TASK TO COMPLETE:
Copy the part of the records that opens with the line containing "scientific name: Acacia terminalis" and closes with the line containing "genus: Alyssum", replacing each "common name" with "vernacular name" and leaving all else as it stands.

DATA EXTRACT:
++++++

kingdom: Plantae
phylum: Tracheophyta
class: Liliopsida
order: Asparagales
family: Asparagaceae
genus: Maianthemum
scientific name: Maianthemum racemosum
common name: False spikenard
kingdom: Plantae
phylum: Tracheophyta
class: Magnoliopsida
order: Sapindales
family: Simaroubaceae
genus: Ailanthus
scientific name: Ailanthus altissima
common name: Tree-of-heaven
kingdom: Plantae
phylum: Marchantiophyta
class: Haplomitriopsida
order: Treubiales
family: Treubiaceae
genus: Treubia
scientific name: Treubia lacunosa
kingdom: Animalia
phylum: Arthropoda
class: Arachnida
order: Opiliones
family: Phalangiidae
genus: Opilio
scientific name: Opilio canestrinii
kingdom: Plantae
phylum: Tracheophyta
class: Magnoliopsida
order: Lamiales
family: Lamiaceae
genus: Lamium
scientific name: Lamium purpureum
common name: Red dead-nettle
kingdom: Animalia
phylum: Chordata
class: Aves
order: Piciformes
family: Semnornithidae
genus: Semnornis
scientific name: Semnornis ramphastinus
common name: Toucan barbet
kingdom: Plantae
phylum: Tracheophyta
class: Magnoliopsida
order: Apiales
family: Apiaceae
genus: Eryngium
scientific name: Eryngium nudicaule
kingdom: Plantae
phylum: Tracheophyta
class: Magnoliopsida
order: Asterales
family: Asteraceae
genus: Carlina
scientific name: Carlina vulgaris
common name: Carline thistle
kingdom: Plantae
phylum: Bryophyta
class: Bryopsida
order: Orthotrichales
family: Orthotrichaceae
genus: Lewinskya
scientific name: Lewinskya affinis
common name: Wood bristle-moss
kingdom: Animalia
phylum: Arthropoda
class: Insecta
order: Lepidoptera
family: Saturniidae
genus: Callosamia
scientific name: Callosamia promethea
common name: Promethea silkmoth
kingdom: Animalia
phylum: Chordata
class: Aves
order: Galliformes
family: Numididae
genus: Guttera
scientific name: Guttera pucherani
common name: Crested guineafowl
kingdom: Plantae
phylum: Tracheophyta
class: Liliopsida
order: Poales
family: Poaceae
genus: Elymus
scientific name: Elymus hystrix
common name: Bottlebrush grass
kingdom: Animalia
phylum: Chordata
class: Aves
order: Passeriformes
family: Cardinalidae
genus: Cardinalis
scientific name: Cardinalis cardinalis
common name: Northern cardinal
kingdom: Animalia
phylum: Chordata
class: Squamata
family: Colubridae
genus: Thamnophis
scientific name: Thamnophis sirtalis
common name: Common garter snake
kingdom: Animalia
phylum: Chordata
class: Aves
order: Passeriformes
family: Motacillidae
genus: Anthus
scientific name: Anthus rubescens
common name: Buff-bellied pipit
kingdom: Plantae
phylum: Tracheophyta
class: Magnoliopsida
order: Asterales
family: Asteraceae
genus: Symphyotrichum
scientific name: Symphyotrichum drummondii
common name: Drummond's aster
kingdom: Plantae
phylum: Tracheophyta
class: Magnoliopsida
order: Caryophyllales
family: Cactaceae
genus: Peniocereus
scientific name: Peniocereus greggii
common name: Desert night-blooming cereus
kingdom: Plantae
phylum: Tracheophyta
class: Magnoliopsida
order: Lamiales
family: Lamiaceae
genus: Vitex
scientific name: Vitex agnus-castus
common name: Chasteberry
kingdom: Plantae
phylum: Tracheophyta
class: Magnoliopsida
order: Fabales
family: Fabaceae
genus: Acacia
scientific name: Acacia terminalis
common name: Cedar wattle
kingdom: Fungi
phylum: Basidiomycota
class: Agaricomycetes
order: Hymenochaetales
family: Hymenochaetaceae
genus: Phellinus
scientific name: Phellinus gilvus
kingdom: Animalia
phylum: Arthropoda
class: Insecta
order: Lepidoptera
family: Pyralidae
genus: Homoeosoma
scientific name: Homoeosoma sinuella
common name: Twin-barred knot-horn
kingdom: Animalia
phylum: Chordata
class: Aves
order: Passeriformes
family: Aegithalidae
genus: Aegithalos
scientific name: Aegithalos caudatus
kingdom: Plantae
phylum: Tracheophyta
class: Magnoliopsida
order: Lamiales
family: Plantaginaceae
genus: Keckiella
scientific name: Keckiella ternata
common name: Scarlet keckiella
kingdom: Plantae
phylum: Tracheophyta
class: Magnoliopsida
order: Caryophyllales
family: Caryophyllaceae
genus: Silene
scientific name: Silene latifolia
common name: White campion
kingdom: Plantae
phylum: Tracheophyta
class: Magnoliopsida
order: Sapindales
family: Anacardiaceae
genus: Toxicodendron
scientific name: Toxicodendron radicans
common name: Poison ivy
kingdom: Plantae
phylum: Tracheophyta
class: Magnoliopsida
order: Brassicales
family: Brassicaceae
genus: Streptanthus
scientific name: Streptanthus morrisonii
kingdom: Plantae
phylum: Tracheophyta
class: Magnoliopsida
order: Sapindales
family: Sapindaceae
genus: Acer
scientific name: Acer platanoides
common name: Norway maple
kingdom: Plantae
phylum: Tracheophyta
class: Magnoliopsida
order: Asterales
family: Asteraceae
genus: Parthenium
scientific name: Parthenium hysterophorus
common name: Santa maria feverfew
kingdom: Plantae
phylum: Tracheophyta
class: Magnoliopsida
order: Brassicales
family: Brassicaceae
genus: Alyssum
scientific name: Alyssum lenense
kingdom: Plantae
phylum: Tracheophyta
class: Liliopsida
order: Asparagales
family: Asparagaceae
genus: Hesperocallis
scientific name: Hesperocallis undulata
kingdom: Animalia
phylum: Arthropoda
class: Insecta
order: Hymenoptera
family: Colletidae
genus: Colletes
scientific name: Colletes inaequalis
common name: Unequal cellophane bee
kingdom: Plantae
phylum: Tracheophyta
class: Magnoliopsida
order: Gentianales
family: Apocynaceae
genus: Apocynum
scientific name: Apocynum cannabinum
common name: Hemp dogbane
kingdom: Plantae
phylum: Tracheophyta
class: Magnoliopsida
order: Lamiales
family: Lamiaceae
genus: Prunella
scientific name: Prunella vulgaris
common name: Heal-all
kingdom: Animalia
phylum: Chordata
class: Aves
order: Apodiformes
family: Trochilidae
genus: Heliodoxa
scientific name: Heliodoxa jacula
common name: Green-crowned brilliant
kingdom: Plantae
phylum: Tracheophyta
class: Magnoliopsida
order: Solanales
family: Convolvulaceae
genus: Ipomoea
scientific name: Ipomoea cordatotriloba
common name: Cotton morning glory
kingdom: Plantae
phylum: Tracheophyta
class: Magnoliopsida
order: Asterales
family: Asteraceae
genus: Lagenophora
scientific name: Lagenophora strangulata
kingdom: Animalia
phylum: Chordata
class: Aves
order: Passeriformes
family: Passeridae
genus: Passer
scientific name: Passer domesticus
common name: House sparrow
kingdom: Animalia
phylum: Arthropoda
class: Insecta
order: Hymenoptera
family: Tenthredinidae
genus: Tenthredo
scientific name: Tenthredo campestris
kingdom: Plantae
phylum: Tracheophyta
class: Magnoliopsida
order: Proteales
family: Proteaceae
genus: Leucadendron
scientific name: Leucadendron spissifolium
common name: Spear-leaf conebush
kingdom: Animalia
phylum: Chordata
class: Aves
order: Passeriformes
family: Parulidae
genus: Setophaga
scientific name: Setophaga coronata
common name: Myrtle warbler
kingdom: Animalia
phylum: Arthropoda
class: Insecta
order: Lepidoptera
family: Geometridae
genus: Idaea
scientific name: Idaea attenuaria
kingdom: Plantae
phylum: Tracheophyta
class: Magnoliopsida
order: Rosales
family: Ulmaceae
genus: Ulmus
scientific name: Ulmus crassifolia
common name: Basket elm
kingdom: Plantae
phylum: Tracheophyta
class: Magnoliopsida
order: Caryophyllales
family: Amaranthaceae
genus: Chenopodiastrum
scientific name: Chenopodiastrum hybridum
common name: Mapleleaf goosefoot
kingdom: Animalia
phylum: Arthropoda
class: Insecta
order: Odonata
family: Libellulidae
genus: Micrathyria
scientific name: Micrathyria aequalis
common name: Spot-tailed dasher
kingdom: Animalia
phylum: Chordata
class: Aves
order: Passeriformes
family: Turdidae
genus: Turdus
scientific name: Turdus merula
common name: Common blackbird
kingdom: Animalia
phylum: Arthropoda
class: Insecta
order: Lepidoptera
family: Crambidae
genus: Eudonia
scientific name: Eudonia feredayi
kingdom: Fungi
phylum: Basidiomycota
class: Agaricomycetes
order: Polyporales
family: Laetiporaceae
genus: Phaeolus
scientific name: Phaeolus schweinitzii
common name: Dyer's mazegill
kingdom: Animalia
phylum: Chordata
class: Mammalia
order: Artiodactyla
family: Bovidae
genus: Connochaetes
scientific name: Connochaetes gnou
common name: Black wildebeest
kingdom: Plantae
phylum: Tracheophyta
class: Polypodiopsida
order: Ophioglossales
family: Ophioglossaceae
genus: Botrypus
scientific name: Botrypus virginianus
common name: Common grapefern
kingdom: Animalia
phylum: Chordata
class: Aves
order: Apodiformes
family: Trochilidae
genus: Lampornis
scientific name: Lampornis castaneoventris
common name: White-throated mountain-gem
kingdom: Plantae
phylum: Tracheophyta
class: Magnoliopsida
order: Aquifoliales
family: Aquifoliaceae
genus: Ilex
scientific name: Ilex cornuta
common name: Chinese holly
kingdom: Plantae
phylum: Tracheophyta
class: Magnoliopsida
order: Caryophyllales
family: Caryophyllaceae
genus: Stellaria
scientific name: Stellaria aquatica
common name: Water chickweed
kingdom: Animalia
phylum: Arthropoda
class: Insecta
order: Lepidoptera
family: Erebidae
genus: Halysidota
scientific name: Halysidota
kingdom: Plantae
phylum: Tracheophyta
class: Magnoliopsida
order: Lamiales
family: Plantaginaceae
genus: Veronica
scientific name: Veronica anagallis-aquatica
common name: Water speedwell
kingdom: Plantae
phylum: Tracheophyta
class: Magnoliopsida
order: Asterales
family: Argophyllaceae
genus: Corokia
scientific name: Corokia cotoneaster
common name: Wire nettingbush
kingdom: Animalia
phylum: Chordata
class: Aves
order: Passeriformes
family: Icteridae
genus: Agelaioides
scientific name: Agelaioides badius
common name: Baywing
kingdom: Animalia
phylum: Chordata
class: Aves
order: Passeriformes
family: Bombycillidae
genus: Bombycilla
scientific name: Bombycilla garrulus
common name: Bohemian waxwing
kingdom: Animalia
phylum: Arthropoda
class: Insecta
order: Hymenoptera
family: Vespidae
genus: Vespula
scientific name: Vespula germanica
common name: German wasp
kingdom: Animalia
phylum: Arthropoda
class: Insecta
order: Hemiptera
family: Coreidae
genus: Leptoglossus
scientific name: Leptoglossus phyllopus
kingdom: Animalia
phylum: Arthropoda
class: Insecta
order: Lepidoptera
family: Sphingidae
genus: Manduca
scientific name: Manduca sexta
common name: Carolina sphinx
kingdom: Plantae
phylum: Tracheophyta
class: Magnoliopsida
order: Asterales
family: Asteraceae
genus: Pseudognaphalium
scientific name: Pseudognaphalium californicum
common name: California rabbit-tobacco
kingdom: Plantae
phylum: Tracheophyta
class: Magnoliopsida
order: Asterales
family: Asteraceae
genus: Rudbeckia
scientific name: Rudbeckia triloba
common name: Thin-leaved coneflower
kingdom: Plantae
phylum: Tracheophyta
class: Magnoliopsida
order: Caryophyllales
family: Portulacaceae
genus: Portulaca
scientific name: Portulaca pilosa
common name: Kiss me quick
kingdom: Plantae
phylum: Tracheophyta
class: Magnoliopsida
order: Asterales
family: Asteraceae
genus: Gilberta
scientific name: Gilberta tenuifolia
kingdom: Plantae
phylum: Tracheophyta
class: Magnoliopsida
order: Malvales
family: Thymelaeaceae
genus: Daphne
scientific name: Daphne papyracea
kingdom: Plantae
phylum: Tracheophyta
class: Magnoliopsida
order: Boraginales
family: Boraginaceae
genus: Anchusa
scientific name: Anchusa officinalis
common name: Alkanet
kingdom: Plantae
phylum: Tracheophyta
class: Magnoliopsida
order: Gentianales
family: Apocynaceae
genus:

++++++

SOLUTION FOR THIS TASK:
scientific name: Acacia terminalis
vernacular name: Cedar wattle
kingdom: Fungi
phylum: Basidiomycota
class: Agaricomycetes
order: Hymenochaetales
family: Hymenochaetaceae
genus: Phellinus
scientific name: Phellinus gilvus
kingdom: Animalia
phylum: Arthropoda
class: Insecta
order: Lepidoptera
family: Pyralidae
genus: Homoeosoma
scientific name: Homoeosoma sinuella
vernacular name: Twin-barred knot-horn
kingdom: Animalia
phylum: Chordata
class: Aves
order: Passeriformes
family: Aegithalidae
genus: Aegithalos
scientific name: Aegithalos caudatus
kingdom: Plantae
phylum: Tracheophyta
class: Magnoliopsida
order: Lamiales
family: Plantaginaceae
genus: Keckiella
scientific name: Keckiella ternata
vernacular name: Scarlet keckiella
kingdom: Plantae
phylum: Tracheophyta
class: Magnoliopsida
order: Caryophyllales
family: Caryophyllaceae
genus: Silene
scientific name: Silene latifolia
vernacular name: White campion
kingdom: Plantae
phylum: Tracheophyta
class: Magnoliopsida
order: Sapindales
family: Anacardiaceae
genus: Toxicodendron
scientific name: Toxicodendron radicans
vernacular name: Poison ivy
kingdom: Plantae
phylum: Tracheophyta
class: Magnoliopsida
order: Brassicales
family: Brassicaceae
genus: Streptanthus
scientific name: Streptanthus morrisonii
kingdom: Plantae
phylum: Tracheophyta
class: Magnoliopsida
order: Sapindales
family: Sapindaceae
genus: Acer
scientific name: Acer platanoides
vernacular name: Norway maple
kingdom: Plantae
phylum: Tracheophyta
class: Magnoliopsida
order: Asterales
family: Asteraceae
genus: Parthenium
scientific name: Parthenium hysterophorus
vernacular name: Santa maria feverfew
kingdom: Plantae
phylum: Tracheophyta
class: Magnoliopsida
order: Brassicales
family: Brassicaceae
genus: Alyssum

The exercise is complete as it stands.